:: Your task ::
Each entry below is to be written out exactly, and the pictures are to be left out.

:: Listed records ::
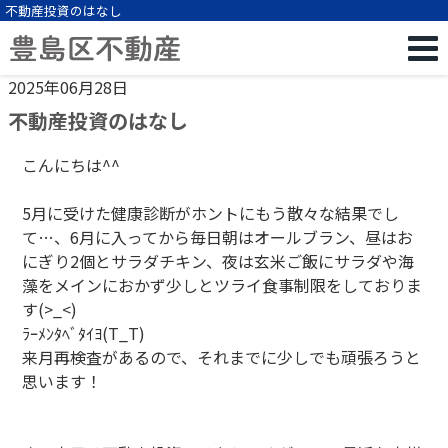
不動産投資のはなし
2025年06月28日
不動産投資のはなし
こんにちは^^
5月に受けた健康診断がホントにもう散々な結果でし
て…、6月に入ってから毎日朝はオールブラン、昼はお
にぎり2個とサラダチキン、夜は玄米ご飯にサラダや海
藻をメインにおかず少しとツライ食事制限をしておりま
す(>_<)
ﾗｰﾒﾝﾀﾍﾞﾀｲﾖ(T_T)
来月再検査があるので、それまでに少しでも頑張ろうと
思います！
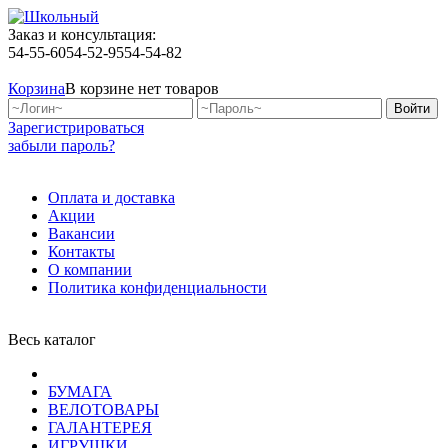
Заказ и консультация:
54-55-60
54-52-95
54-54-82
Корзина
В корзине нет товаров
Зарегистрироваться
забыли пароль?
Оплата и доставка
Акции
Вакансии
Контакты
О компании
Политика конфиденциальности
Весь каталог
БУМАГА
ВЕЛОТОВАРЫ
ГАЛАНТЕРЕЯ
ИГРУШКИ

:: Solution to this problem ::
不動産投資のはなし
2025年06月28日
不動産投資のはなし
こんにちは^^
5月に受けた健康診断がホントにもう散々な結果でし
て…、6月に入ってから毎日朝はオールブラン、昼はお
にぎり2個とサラダチキン、夜は玄米ご飯にサラダや海
藻をメインにおかず少しとツライ食事制限をしておりま
す(>_<)
ﾗｰﾒﾝﾀﾍﾞﾀｲﾖ(T_T)
来月再検査があるので、それまでに少しでも頑張ろうと
思います！
Заказ и консультация:
54-55-60
54-52-95
54-54-82
Корзина
В корзине нет товаров
Зарегистрироваться
забыли пароль?
Оплата и доставка
Акции
Вакансии
Контакты
О компании
Политика конфиденциальности
Весь каталог
БУМАГА
ВЕЛОТОВАРЫ
ГАЛАНТЕРЕЯ
ИГРУШКИ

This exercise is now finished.